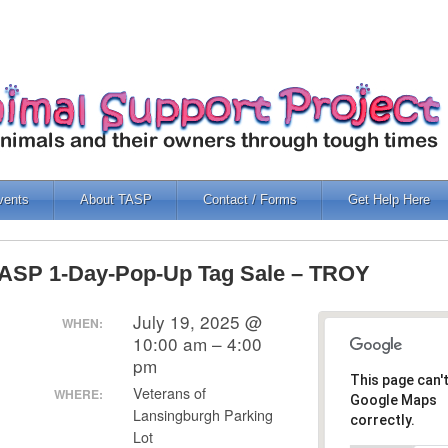
vents
About TASP
Contact / Forms
Get Help Here
ASP 1-Day-Pop-Up Tag Sale – TROY
July 19, 2025 @
WHEN:
10:00 am – 4:00
pm
This page can'
Veterans of
WHERE:
Google Maps
Lansingburgh Parking
correctly.
Lot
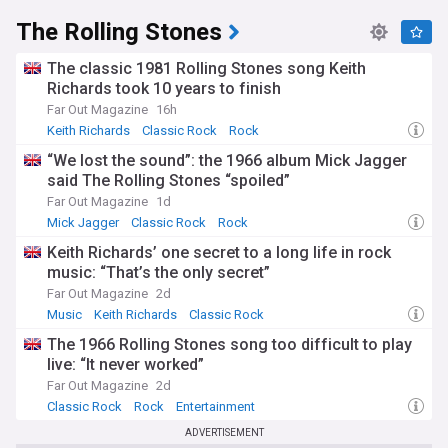
The Rolling Stones
The classic 1981 Rolling Stones song Keith
Richards took 10 years to finish
Far Out Magazine
16h
Keith Richards
Classic Rock
Rock
“We lost the sound”: the 1966 album Mick Jagger
said The Rolling Stones “spoiled”
Far Out Magazine
1d
Mick Jagger
Classic Rock
Rock
Keith Richards’ one secret to a long life in rock
music: “That’s the only secret”
Far Out Magazine
2d
Music
Keith Richards
Classic Rock
The 1966 Rolling Stones song too difficult to play
live: “It never worked”
Far Out Magazine
2d
Classic Rock
Rock
Entertainment
ADVERTISEMENT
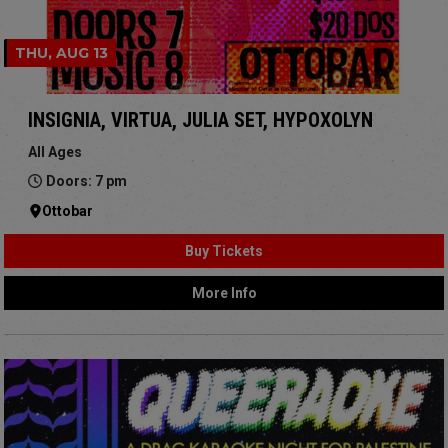
THU, AUG 13
INSIGNIA, VIRTUA, JULIA SET, HYPOXOLYN
All Ages
Doors: 7 pm
Ottobar
Buy Tickets
More Info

===============

Task statement.
A word-for-word copy of the material is required; pictures stay out of it.

Your response.
vents
About TASP
Contact / Forms
Get Help Here
ASP 1-Day-Pop-Up Tag Sale – TROY
July 19, 2025 @
WHEN:
10:00 am – 4:00
pm
This page can'
Veterans of
WHERE:
Google Maps
Lansingburgh Parking
correctly.
Lot
The Rolling Stones
The classic 1981 Rolling Stones song Keith
Richards took 10 years to finish
Far Out Magazine
16h
Keith Richards
Classic Rock
Rock
“We lost the sound”: the 1966 album Mick Jagger
said The Rolling Stones “spoiled”
Far Out Magazine
1d
Mick Jagger
Classic Rock
Rock
Keith Richards’ one secret to a long life in rock
music: “That’s the only secret”
Far Out Magazine
2d
Music
Keith Richards
Classic Rock
The 1966 Rolling Stones song too difficult to play
live: “It never worked”
Far Out Magazine
2d
Classic Rock
Rock
Entertainment
ADVERTISEMENT
THU, AUG 13
INSIGNIA, VIRTUA, JULIA SET, HYPOXOLYN
All Ages
Doors: 7 pm
Ottobar
Buy Tickets
More Info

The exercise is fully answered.